Rachel stares. “Painting.”

“Yes.”

She feels a sickly terror and has to look away, glancing at the leather sofa to see if Eema has arrived, but it is empty of mothers. “And why should I want to do such a thing, Doctor?” she asks. To push a brush into the crazy woman’s hand. To shove her at a canvas and order her to paint? It’s dangerous. What raving madness might explode from her body and bloody the canvas?

And yet! “It could be very helpful,” the good doctor submits. “Creativity can often provide emotional relief.” But he does not press the matter. “Give it some thought,” he suggests. “That’s all I’m saying. Your art,” he tells her. “It seems to me that it plays a large role in forming your self-­identity.”

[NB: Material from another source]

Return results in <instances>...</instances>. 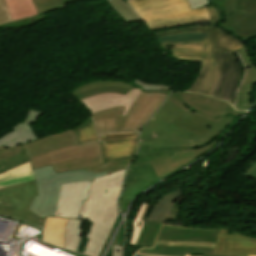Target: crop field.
<instances>
[{"label":"crop field","mask_w":256,"mask_h":256,"mask_svg":"<svg viewBox=\"0 0 256 256\" xmlns=\"http://www.w3.org/2000/svg\"><path fill=\"white\" fill-rule=\"evenodd\" d=\"M162 92H142L127 115H130L123 132H139L167 97Z\"/></svg>","instance_id":"11"},{"label":"crop field","mask_w":256,"mask_h":256,"mask_svg":"<svg viewBox=\"0 0 256 256\" xmlns=\"http://www.w3.org/2000/svg\"><path fill=\"white\" fill-rule=\"evenodd\" d=\"M188 1L192 10L211 6V4L209 3V0H188Z\"/></svg>","instance_id":"43"},{"label":"crop field","mask_w":256,"mask_h":256,"mask_svg":"<svg viewBox=\"0 0 256 256\" xmlns=\"http://www.w3.org/2000/svg\"><path fill=\"white\" fill-rule=\"evenodd\" d=\"M237 57H238V60L241 64V69H242V74H241V80L239 82V85H238V89H237V92L235 94V98H234V103H233V106L236 108V104H237V98H238V93H239V89L245 79V75H246V68H245V64H244V61L242 59V57L239 55V53L237 51H235Z\"/></svg>","instance_id":"41"},{"label":"crop field","mask_w":256,"mask_h":256,"mask_svg":"<svg viewBox=\"0 0 256 256\" xmlns=\"http://www.w3.org/2000/svg\"><path fill=\"white\" fill-rule=\"evenodd\" d=\"M236 117L225 116L218 124L183 111L170 101L144 127L139 146L148 149L193 145L202 147L220 136Z\"/></svg>","instance_id":"2"},{"label":"crop field","mask_w":256,"mask_h":256,"mask_svg":"<svg viewBox=\"0 0 256 256\" xmlns=\"http://www.w3.org/2000/svg\"><path fill=\"white\" fill-rule=\"evenodd\" d=\"M215 254L256 255V238H249L233 231L226 235V229H219Z\"/></svg>","instance_id":"16"},{"label":"crop field","mask_w":256,"mask_h":256,"mask_svg":"<svg viewBox=\"0 0 256 256\" xmlns=\"http://www.w3.org/2000/svg\"><path fill=\"white\" fill-rule=\"evenodd\" d=\"M218 229H195L163 224L157 240L216 242Z\"/></svg>","instance_id":"17"},{"label":"crop field","mask_w":256,"mask_h":256,"mask_svg":"<svg viewBox=\"0 0 256 256\" xmlns=\"http://www.w3.org/2000/svg\"><path fill=\"white\" fill-rule=\"evenodd\" d=\"M126 170L95 178L90 184L87 201H83L79 215L92 225L83 254L98 256L119 213L118 198ZM107 190V192H105ZM80 253V252H79Z\"/></svg>","instance_id":"4"},{"label":"crop field","mask_w":256,"mask_h":256,"mask_svg":"<svg viewBox=\"0 0 256 256\" xmlns=\"http://www.w3.org/2000/svg\"><path fill=\"white\" fill-rule=\"evenodd\" d=\"M162 223L146 220L136 246L153 247L156 235Z\"/></svg>","instance_id":"28"},{"label":"crop field","mask_w":256,"mask_h":256,"mask_svg":"<svg viewBox=\"0 0 256 256\" xmlns=\"http://www.w3.org/2000/svg\"><path fill=\"white\" fill-rule=\"evenodd\" d=\"M12 22L5 0H0V25Z\"/></svg>","instance_id":"40"},{"label":"crop field","mask_w":256,"mask_h":256,"mask_svg":"<svg viewBox=\"0 0 256 256\" xmlns=\"http://www.w3.org/2000/svg\"><path fill=\"white\" fill-rule=\"evenodd\" d=\"M134 83L142 86L143 90L145 91H163L168 93L170 90V87L147 85L138 79Z\"/></svg>","instance_id":"42"},{"label":"crop field","mask_w":256,"mask_h":256,"mask_svg":"<svg viewBox=\"0 0 256 256\" xmlns=\"http://www.w3.org/2000/svg\"><path fill=\"white\" fill-rule=\"evenodd\" d=\"M105 161L133 158L138 145V133L99 136Z\"/></svg>","instance_id":"12"},{"label":"crop field","mask_w":256,"mask_h":256,"mask_svg":"<svg viewBox=\"0 0 256 256\" xmlns=\"http://www.w3.org/2000/svg\"><path fill=\"white\" fill-rule=\"evenodd\" d=\"M124 107H119L115 109H111L108 111H104L101 113L94 114L93 119H103L115 117V125H116V133L122 132V129L127 121L128 116H123L122 112L124 111Z\"/></svg>","instance_id":"31"},{"label":"crop field","mask_w":256,"mask_h":256,"mask_svg":"<svg viewBox=\"0 0 256 256\" xmlns=\"http://www.w3.org/2000/svg\"><path fill=\"white\" fill-rule=\"evenodd\" d=\"M28 162L33 170L51 164L58 173L101 165L104 160L100 142L80 145L73 131L10 149L0 147V173Z\"/></svg>","instance_id":"1"},{"label":"crop field","mask_w":256,"mask_h":256,"mask_svg":"<svg viewBox=\"0 0 256 256\" xmlns=\"http://www.w3.org/2000/svg\"><path fill=\"white\" fill-rule=\"evenodd\" d=\"M230 256H239V255H230Z\"/></svg>","instance_id":"46"},{"label":"crop field","mask_w":256,"mask_h":256,"mask_svg":"<svg viewBox=\"0 0 256 256\" xmlns=\"http://www.w3.org/2000/svg\"><path fill=\"white\" fill-rule=\"evenodd\" d=\"M141 178L130 185L122 194L120 209L124 210L127 203L137 194L159 180L150 163H145L137 167Z\"/></svg>","instance_id":"20"},{"label":"crop field","mask_w":256,"mask_h":256,"mask_svg":"<svg viewBox=\"0 0 256 256\" xmlns=\"http://www.w3.org/2000/svg\"><path fill=\"white\" fill-rule=\"evenodd\" d=\"M90 182L61 185L59 203L55 215L77 218L82 200H86Z\"/></svg>","instance_id":"14"},{"label":"crop field","mask_w":256,"mask_h":256,"mask_svg":"<svg viewBox=\"0 0 256 256\" xmlns=\"http://www.w3.org/2000/svg\"><path fill=\"white\" fill-rule=\"evenodd\" d=\"M168 100L190 114L194 113L216 123L225 115L240 116L244 113V111H236L229 103L201 94L172 92Z\"/></svg>","instance_id":"8"},{"label":"crop field","mask_w":256,"mask_h":256,"mask_svg":"<svg viewBox=\"0 0 256 256\" xmlns=\"http://www.w3.org/2000/svg\"><path fill=\"white\" fill-rule=\"evenodd\" d=\"M33 172L36 177L35 180L39 197L35 196L29 210L42 219H45L46 216H53L58 203L60 184L92 181L94 177L107 174L105 172L94 175V172H86L85 169L57 174L51 165L34 170Z\"/></svg>","instance_id":"6"},{"label":"crop field","mask_w":256,"mask_h":256,"mask_svg":"<svg viewBox=\"0 0 256 256\" xmlns=\"http://www.w3.org/2000/svg\"><path fill=\"white\" fill-rule=\"evenodd\" d=\"M108 91L126 94L129 90L118 88V87H99V88H95L90 91L83 92L75 97L79 100V99H81L85 96L91 95V94H95V93H99V92H108Z\"/></svg>","instance_id":"39"},{"label":"crop field","mask_w":256,"mask_h":256,"mask_svg":"<svg viewBox=\"0 0 256 256\" xmlns=\"http://www.w3.org/2000/svg\"><path fill=\"white\" fill-rule=\"evenodd\" d=\"M66 221L67 219L47 218L44 231V240L63 248Z\"/></svg>","instance_id":"24"},{"label":"crop field","mask_w":256,"mask_h":256,"mask_svg":"<svg viewBox=\"0 0 256 256\" xmlns=\"http://www.w3.org/2000/svg\"><path fill=\"white\" fill-rule=\"evenodd\" d=\"M80 143L98 140L91 117L81 124L77 129L73 130Z\"/></svg>","instance_id":"30"},{"label":"crop field","mask_w":256,"mask_h":256,"mask_svg":"<svg viewBox=\"0 0 256 256\" xmlns=\"http://www.w3.org/2000/svg\"><path fill=\"white\" fill-rule=\"evenodd\" d=\"M35 195L38 196L34 180L0 189V214L43 226L44 220L28 210Z\"/></svg>","instance_id":"7"},{"label":"crop field","mask_w":256,"mask_h":256,"mask_svg":"<svg viewBox=\"0 0 256 256\" xmlns=\"http://www.w3.org/2000/svg\"><path fill=\"white\" fill-rule=\"evenodd\" d=\"M98 134L115 133L114 118L94 121Z\"/></svg>","instance_id":"38"},{"label":"crop field","mask_w":256,"mask_h":256,"mask_svg":"<svg viewBox=\"0 0 256 256\" xmlns=\"http://www.w3.org/2000/svg\"><path fill=\"white\" fill-rule=\"evenodd\" d=\"M142 92L140 88H134L126 95L117 93H100L85 97L79 101L91 111L92 115L96 112L104 111L107 109L115 108L118 106H124L126 109L123 112L125 115L129 109L132 107L134 101Z\"/></svg>","instance_id":"13"},{"label":"crop field","mask_w":256,"mask_h":256,"mask_svg":"<svg viewBox=\"0 0 256 256\" xmlns=\"http://www.w3.org/2000/svg\"><path fill=\"white\" fill-rule=\"evenodd\" d=\"M244 175L256 179V163L250 169H248Z\"/></svg>","instance_id":"44"},{"label":"crop field","mask_w":256,"mask_h":256,"mask_svg":"<svg viewBox=\"0 0 256 256\" xmlns=\"http://www.w3.org/2000/svg\"><path fill=\"white\" fill-rule=\"evenodd\" d=\"M111 7L126 21H138L140 17L124 0H108Z\"/></svg>","instance_id":"32"},{"label":"crop field","mask_w":256,"mask_h":256,"mask_svg":"<svg viewBox=\"0 0 256 256\" xmlns=\"http://www.w3.org/2000/svg\"><path fill=\"white\" fill-rule=\"evenodd\" d=\"M77 1H83V0H33L39 15L45 14L47 12L57 10V9H65L66 8L65 4H67L68 2H77Z\"/></svg>","instance_id":"29"},{"label":"crop field","mask_w":256,"mask_h":256,"mask_svg":"<svg viewBox=\"0 0 256 256\" xmlns=\"http://www.w3.org/2000/svg\"><path fill=\"white\" fill-rule=\"evenodd\" d=\"M43 114V112L30 110L28 118L22 124L13 127L14 130L11 133L0 138V146L3 145L5 148H10L37 139L33 135L30 126Z\"/></svg>","instance_id":"18"},{"label":"crop field","mask_w":256,"mask_h":256,"mask_svg":"<svg viewBox=\"0 0 256 256\" xmlns=\"http://www.w3.org/2000/svg\"><path fill=\"white\" fill-rule=\"evenodd\" d=\"M181 193V189L178 188L162 196L155 207L151 210L147 219L162 222L167 216L170 208L173 206L171 202L181 196Z\"/></svg>","instance_id":"25"},{"label":"crop field","mask_w":256,"mask_h":256,"mask_svg":"<svg viewBox=\"0 0 256 256\" xmlns=\"http://www.w3.org/2000/svg\"><path fill=\"white\" fill-rule=\"evenodd\" d=\"M239 53L241 54V56L243 57L246 63L247 76L241 87L236 109L248 110V108L252 105L249 101V92H250L251 85L256 83V67L253 66L247 54L246 48L239 50Z\"/></svg>","instance_id":"22"},{"label":"crop field","mask_w":256,"mask_h":256,"mask_svg":"<svg viewBox=\"0 0 256 256\" xmlns=\"http://www.w3.org/2000/svg\"><path fill=\"white\" fill-rule=\"evenodd\" d=\"M121 248L122 246L114 245L111 256H121Z\"/></svg>","instance_id":"45"},{"label":"crop field","mask_w":256,"mask_h":256,"mask_svg":"<svg viewBox=\"0 0 256 256\" xmlns=\"http://www.w3.org/2000/svg\"><path fill=\"white\" fill-rule=\"evenodd\" d=\"M35 179L28 164L0 174V188L23 183Z\"/></svg>","instance_id":"23"},{"label":"crop field","mask_w":256,"mask_h":256,"mask_svg":"<svg viewBox=\"0 0 256 256\" xmlns=\"http://www.w3.org/2000/svg\"><path fill=\"white\" fill-rule=\"evenodd\" d=\"M206 10L211 20L210 26L177 29L155 35L160 37L185 33H210L208 43L178 42L161 45L163 49H171L172 57L178 61L201 62L198 76L187 91L211 95L219 79V63L213 60L212 45L229 50H238L245 46L217 28L218 15L213 7H208Z\"/></svg>","instance_id":"3"},{"label":"crop field","mask_w":256,"mask_h":256,"mask_svg":"<svg viewBox=\"0 0 256 256\" xmlns=\"http://www.w3.org/2000/svg\"><path fill=\"white\" fill-rule=\"evenodd\" d=\"M155 245L215 248L216 243L157 241Z\"/></svg>","instance_id":"37"},{"label":"crop field","mask_w":256,"mask_h":256,"mask_svg":"<svg viewBox=\"0 0 256 256\" xmlns=\"http://www.w3.org/2000/svg\"><path fill=\"white\" fill-rule=\"evenodd\" d=\"M82 220L69 219L65 230L64 248L77 252L80 246Z\"/></svg>","instance_id":"27"},{"label":"crop field","mask_w":256,"mask_h":256,"mask_svg":"<svg viewBox=\"0 0 256 256\" xmlns=\"http://www.w3.org/2000/svg\"><path fill=\"white\" fill-rule=\"evenodd\" d=\"M99 86H118V87H123V88L129 89V90H131L133 88L131 85L122 83L120 81H98V82H93V83H89V84H84V85L76 88L73 91V94L76 95L83 91L90 90V89H93V88L99 87Z\"/></svg>","instance_id":"33"},{"label":"crop field","mask_w":256,"mask_h":256,"mask_svg":"<svg viewBox=\"0 0 256 256\" xmlns=\"http://www.w3.org/2000/svg\"><path fill=\"white\" fill-rule=\"evenodd\" d=\"M225 16L222 29L244 41L256 42V0H226Z\"/></svg>","instance_id":"9"},{"label":"crop field","mask_w":256,"mask_h":256,"mask_svg":"<svg viewBox=\"0 0 256 256\" xmlns=\"http://www.w3.org/2000/svg\"><path fill=\"white\" fill-rule=\"evenodd\" d=\"M6 2L13 21L38 15L32 0H6Z\"/></svg>","instance_id":"26"},{"label":"crop field","mask_w":256,"mask_h":256,"mask_svg":"<svg viewBox=\"0 0 256 256\" xmlns=\"http://www.w3.org/2000/svg\"><path fill=\"white\" fill-rule=\"evenodd\" d=\"M132 159L125 160V161H118V162H105V164L97 167H93L90 169H86L87 171H95L96 173L107 171V173H111L121 169H127L128 164Z\"/></svg>","instance_id":"35"},{"label":"crop field","mask_w":256,"mask_h":256,"mask_svg":"<svg viewBox=\"0 0 256 256\" xmlns=\"http://www.w3.org/2000/svg\"><path fill=\"white\" fill-rule=\"evenodd\" d=\"M192 146L188 147H176V148H165V149H155V150H148L147 146L139 147V152L136 156V159L132 162V164L129 167L126 183L124 190L135 180L140 178L139 173L137 171L136 166L151 160H154L156 158L178 152L183 150L191 149Z\"/></svg>","instance_id":"19"},{"label":"crop field","mask_w":256,"mask_h":256,"mask_svg":"<svg viewBox=\"0 0 256 256\" xmlns=\"http://www.w3.org/2000/svg\"><path fill=\"white\" fill-rule=\"evenodd\" d=\"M213 56L216 62H220V80L212 96L232 105L241 74L240 64L233 51L213 46Z\"/></svg>","instance_id":"10"},{"label":"crop field","mask_w":256,"mask_h":256,"mask_svg":"<svg viewBox=\"0 0 256 256\" xmlns=\"http://www.w3.org/2000/svg\"><path fill=\"white\" fill-rule=\"evenodd\" d=\"M220 139L221 138L219 137L213 140L208 145L199 149L183 151V152L171 154L172 156L168 155V156L156 159L154 161H151V164L154 170L156 171L157 175L161 179L162 177L180 169L189 161L197 158L198 156L212 149Z\"/></svg>","instance_id":"15"},{"label":"crop field","mask_w":256,"mask_h":256,"mask_svg":"<svg viewBox=\"0 0 256 256\" xmlns=\"http://www.w3.org/2000/svg\"><path fill=\"white\" fill-rule=\"evenodd\" d=\"M151 30L209 20L205 8L191 11L187 0H130Z\"/></svg>","instance_id":"5"},{"label":"crop field","mask_w":256,"mask_h":256,"mask_svg":"<svg viewBox=\"0 0 256 256\" xmlns=\"http://www.w3.org/2000/svg\"><path fill=\"white\" fill-rule=\"evenodd\" d=\"M209 34H185L170 37L158 38L160 43L178 42V41H202L207 42Z\"/></svg>","instance_id":"34"},{"label":"crop field","mask_w":256,"mask_h":256,"mask_svg":"<svg viewBox=\"0 0 256 256\" xmlns=\"http://www.w3.org/2000/svg\"><path fill=\"white\" fill-rule=\"evenodd\" d=\"M214 251L215 249L155 246L152 249H142L137 253L155 256H190V254H204V256H229L214 255Z\"/></svg>","instance_id":"21"},{"label":"crop field","mask_w":256,"mask_h":256,"mask_svg":"<svg viewBox=\"0 0 256 256\" xmlns=\"http://www.w3.org/2000/svg\"><path fill=\"white\" fill-rule=\"evenodd\" d=\"M140 255V254H139ZM146 256H149V255H146Z\"/></svg>","instance_id":"47"},{"label":"crop field","mask_w":256,"mask_h":256,"mask_svg":"<svg viewBox=\"0 0 256 256\" xmlns=\"http://www.w3.org/2000/svg\"><path fill=\"white\" fill-rule=\"evenodd\" d=\"M148 204L146 203H142L137 215H136V218L133 222V234H132V238H131V241H130V245H133L135 246L136 242H137V239L139 237V234L141 232V229L143 227V224L145 221L143 220H140L146 207H147Z\"/></svg>","instance_id":"36"}]
</instances>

Her self-­identity. That ragged patchwork of truths and untruths. In the war, her identity was dependent on forged documents. It was her ersatz self that she clung to, because her true identity could murder her.

***

One of the first things that shocked her about New York City, apart from the looming towers of Midtown and the crowds swarming the sidewalks, were the filthy streets. Berlin was a clean city before it was pummeled into ruin. No one dared drop trash in the street; it would have been unthinkable! Undenkbar! But New York is a pigsty in comparison. The gutters are clogged with trash. Ash bins and garbage barrels overflow. Dogs are permitted to soil the sidewalks with impunity.

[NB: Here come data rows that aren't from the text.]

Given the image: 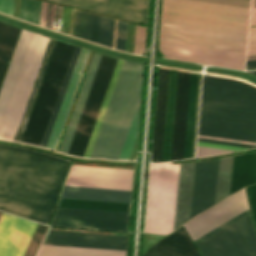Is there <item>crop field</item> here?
<instances>
[{
	"label": "crop field",
	"instance_id": "8a807250",
	"mask_svg": "<svg viewBox=\"0 0 256 256\" xmlns=\"http://www.w3.org/2000/svg\"><path fill=\"white\" fill-rule=\"evenodd\" d=\"M69 162L0 146V210L49 223Z\"/></svg>",
	"mask_w": 256,
	"mask_h": 256
},
{
	"label": "crop field",
	"instance_id": "ac0d7876",
	"mask_svg": "<svg viewBox=\"0 0 256 256\" xmlns=\"http://www.w3.org/2000/svg\"><path fill=\"white\" fill-rule=\"evenodd\" d=\"M250 9L163 0L160 40L245 52Z\"/></svg>",
	"mask_w": 256,
	"mask_h": 256
},
{
	"label": "crop field",
	"instance_id": "34b2d1b8",
	"mask_svg": "<svg viewBox=\"0 0 256 256\" xmlns=\"http://www.w3.org/2000/svg\"><path fill=\"white\" fill-rule=\"evenodd\" d=\"M198 134L256 142V88L203 77Z\"/></svg>",
	"mask_w": 256,
	"mask_h": 256
},
{
	"label": "crop field",
	"instance_id": "412701ff",
	"mask_svg": "<svg viewBox=\"0 0 256 256\" xmlns=\"http://www.w3.org/2000/svg\"><path fill=\"white\" fill-rule=\"evenodd\" d=\"M143 64L124 61L90 157L117 159L140 97Z\"/></svg>",
	"mask_w": 256,
	"mask_h": 256
},
{
	"label": "crop field",
	"instance_id": "f4fd0767",
	"mask_svg": "<svg viewBox=\"0 0 256 256\" xmlns=\"http://www.w3.org/2000/svg\"><path fill=\"white\" fill-rule=\"evenodd\" d=\"M180 164H150L145 232L173 231Z\"/></svg>",
	"mask_w": 256,
	"mask_h": 256
},
{
	"label": "crop field",
	"instance_id": "dd49c442",
	"mask_svg": "<svg viewBox=\"0 0 256 256\" xmlns=\"http://www.w3.org/2000/svg\"><path fill=\"white\" fill-rule=\"evenodd\" d=\"M74 48L56 42L21 141L40 144Z\"/></svg>",
	"mask_w": 256,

Last year, the city government erected a gigantic wire bin in the middle of Times Square, loaded with trash collected from the streets. The accusation was clearly printed in huge letters: THIS LITTER BELONGS TO YOU! YOU MISS THE LITTER BASKET WITH 1,200 POUNDS A DAY IN TIMES SQUARE ALONE! Going down into the subway is not better. Squashed cigarette butts everywhere. Sandwich wrappers, crumpled bags, discarded pop bottles, fruit peels, and half-­eaten hot dogs crawling with ants. Of course in Berlin, there was a time when she was one of those ants, trolling the gutters and bins for food.